EXERCISE
Leave the pictures out and restate each entry below word for word.

[Start of section]

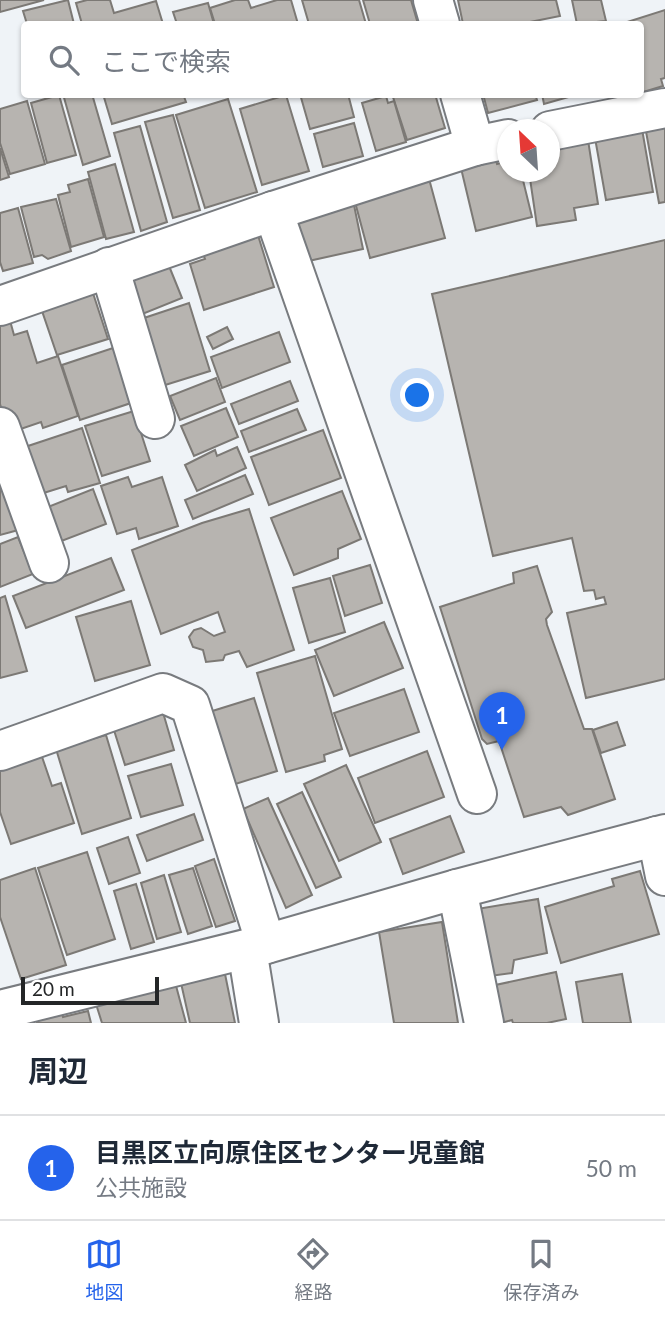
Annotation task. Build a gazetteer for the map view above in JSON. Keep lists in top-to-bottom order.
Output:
{
  "scale_bar": "20 m",
  "north": "top left",
  "page": {
    "search": "ここで検索",
    "pins": "1",
    "scale": "20 m",
    "heading": "周辺",
    "list": [
      {
        "mark": "1",
        "name": "目黒区立向原住区センター児童館",
        "note": "公共施設",
        "value": "50 m"
      }
    ],
    "nav": ["地図", "経路", "保存済み"]
  }
}
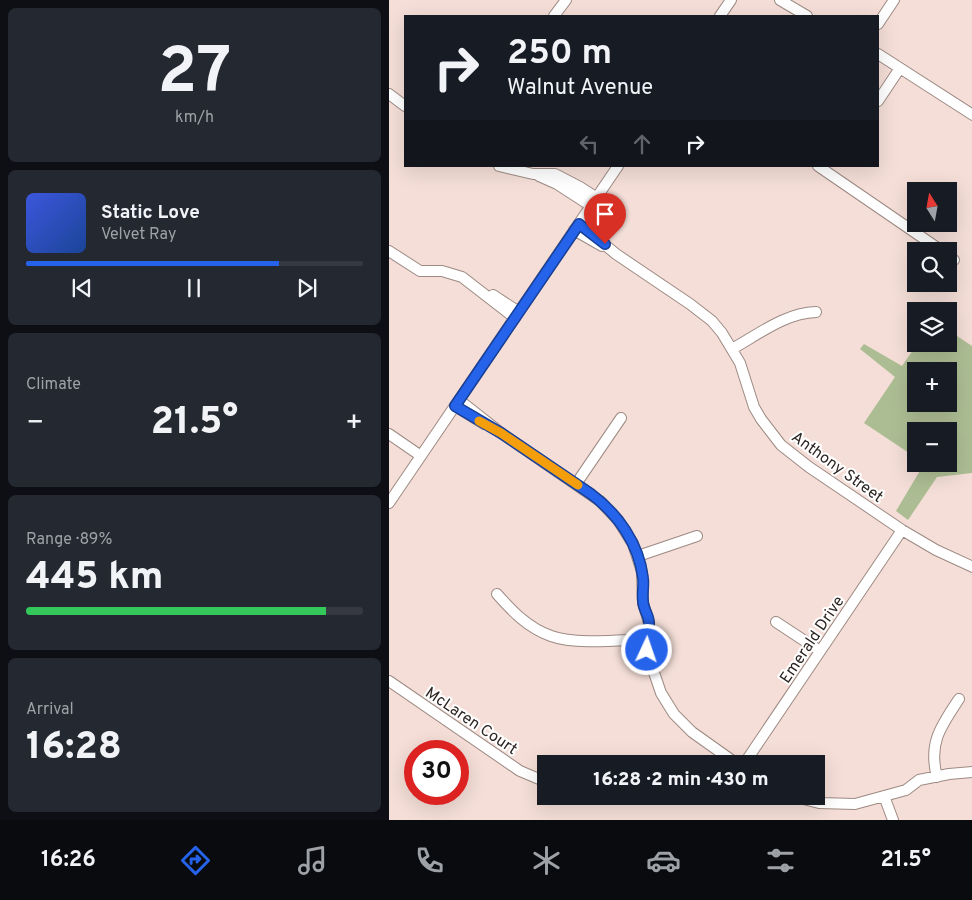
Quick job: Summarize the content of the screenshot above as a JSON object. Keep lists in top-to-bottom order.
{
  "streets": {
    "street": ["Anthony Street", "Emerald Drive", "McLaren Court"]
  },
  "crossings": [
    ["Anthony Street", "Emerald Drive"]
  ],
  "north": "top",
  "page": {
    "tile": [
      ["27", "km/h"],
      "Climate",
      ["Range · 89%", "445 km"],
      ["Arrival", "16:28"]
    ],
    "turn": ["250 m", "Walnut Avenue"],
    "map_buttons": ["+", "−"],
    "song": ["Static Love", "Velvet Ray"],
    "heat": ["−", "21.5°", "+"],
    "limit": "30",
    "trip": "16:28 · 2 min · 430 m",
    "tabs": ["16:26", "21.5°"]
  }
}
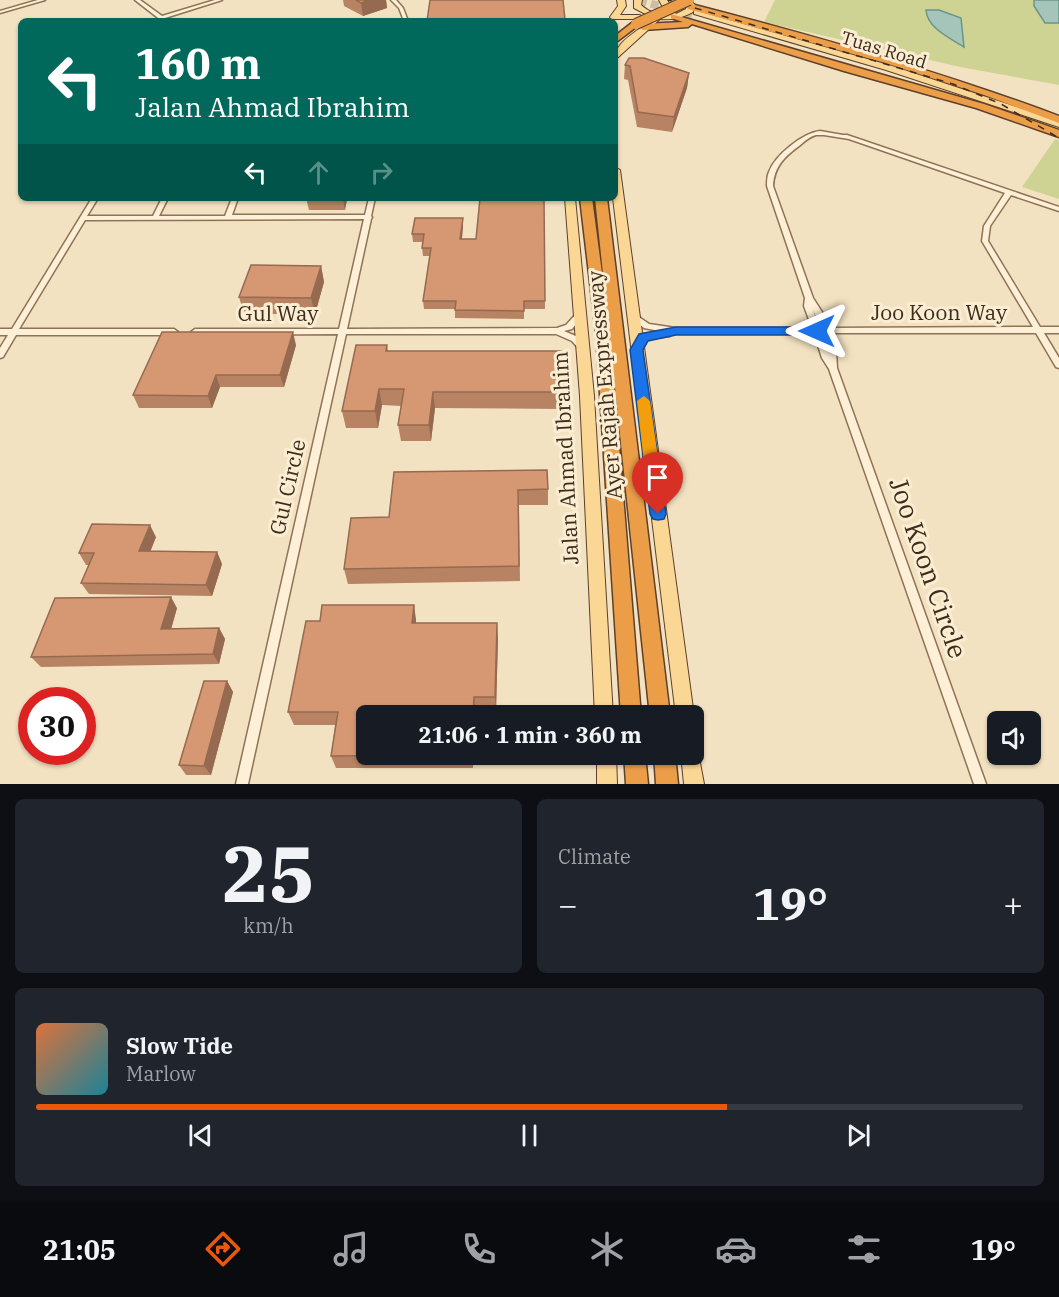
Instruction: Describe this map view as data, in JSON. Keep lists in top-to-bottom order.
{
  "streets": {
    "highway": ["Ayer Rajah Expressway"],
    "main road": ["Tuas Road", "Jalan Ahmad Ibrahim"],
    "street": [
      "Joo Koon Way",
      "Gul Way",
      "Gul Circle",
      "Joo Koon Circle"
    ]
  },
  "crossings": [
    ["Joo Koon Way", "Joo Koon Circle"],
    ["Gul Way", "Gul Circle"]
  ],
  "page": {
    "turn": ["160 m", "Jalan Ahmad Ibrahim"],
    "limit": "30",
    "trip": "21:06 · 1 min · 360 m",
    "tile": [
      ["25", "km/h"],
      "Climate"
    ],
    "heat": ["−", "19°", "+"],
    "song": ["Slow Tide", "Marlow"],
    "tabs": ["21:05", "19°"]
  }
}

[End of section]

SOLUTION FOR THIS PROBLEM
Annotation task. Build a gazetteer for the map view above in JSON. Keep lists in top-to-bottom order.
Output:
{
  "scale_bar": "20 m",
  "north": "top left",
  "page": {
    "search": "ここで検索",
    "pins": "1",
    "scale": "20 m",
    "heading": "周辺",
    "list": [
      {
        "mark": "1",
        "name": "目黒区立向原住区センター児童館",
        "note": "公共施設",
        "value": "50 m"
      }
    ],
    "nav": ["地図", "経路", "保存済み"]
  }
}
Quick job: Summarize the content of the screenshot above as a JSON object. Keep lists in top-to-bottom order.
{
  "streets": {
    "street": ["Anthony Street", "Emerald Drive", "McLaren Court"]
  },
  "crossings": [
    ["Anthony Street", "Emerald Drive"]
  ],
  "north": "top",
  "page": {
    "tile": [
      ["27", "km/h"],
      "Climate",
      ["Range · 89%", "445 km"],
      ["Arrival", "16:28"]
    ],
    "turn": ["250 m", "Walnut Avenue"],
    "map_buttons": ["+", "−"],
    "song": ["Static Love", "Velvet Ray"],
    "heat": ["−", "21.5°", "+"],
    "limit": "30",
    "trip": "16:28 · 2 min · 430 m",
    "tabs": ["16:26", "21.5°"]
  }
}
Instruction: Describe this map view as data, in JSON. Keep lists in top-to-bottom order.
{
  "streets": {
    "highway": ["Ayer Rajah Expressway"],
    "main road": ["Tuas Road", "Jalan Ahmad Ibrahim"],
    "street": [
      "Joo Koon Way",
      "Gul Way",
      "Gul Circle",
      "Joo Koon Circle"
    ]
  },
  "crossings": [
    ["Joo Koon Way", "Joo Koon Circle"],
    ["Gul Way", "Gul Circle"]
  ],
  "page": {
    "turn": ["160 m", "Jalan Ahmad Ibrahim"],
    "limit": "30",
    "trip": "21:06 · 1 min · 360 m",
    "tile": [
      ["25", "km/h"],
      "Climate"
    ],
    "heat": ["−", "19°", "+"],
    "song": ["Slow Tide", "Marlow"],
    "tabs": ["21:05", "19°"]
  }
}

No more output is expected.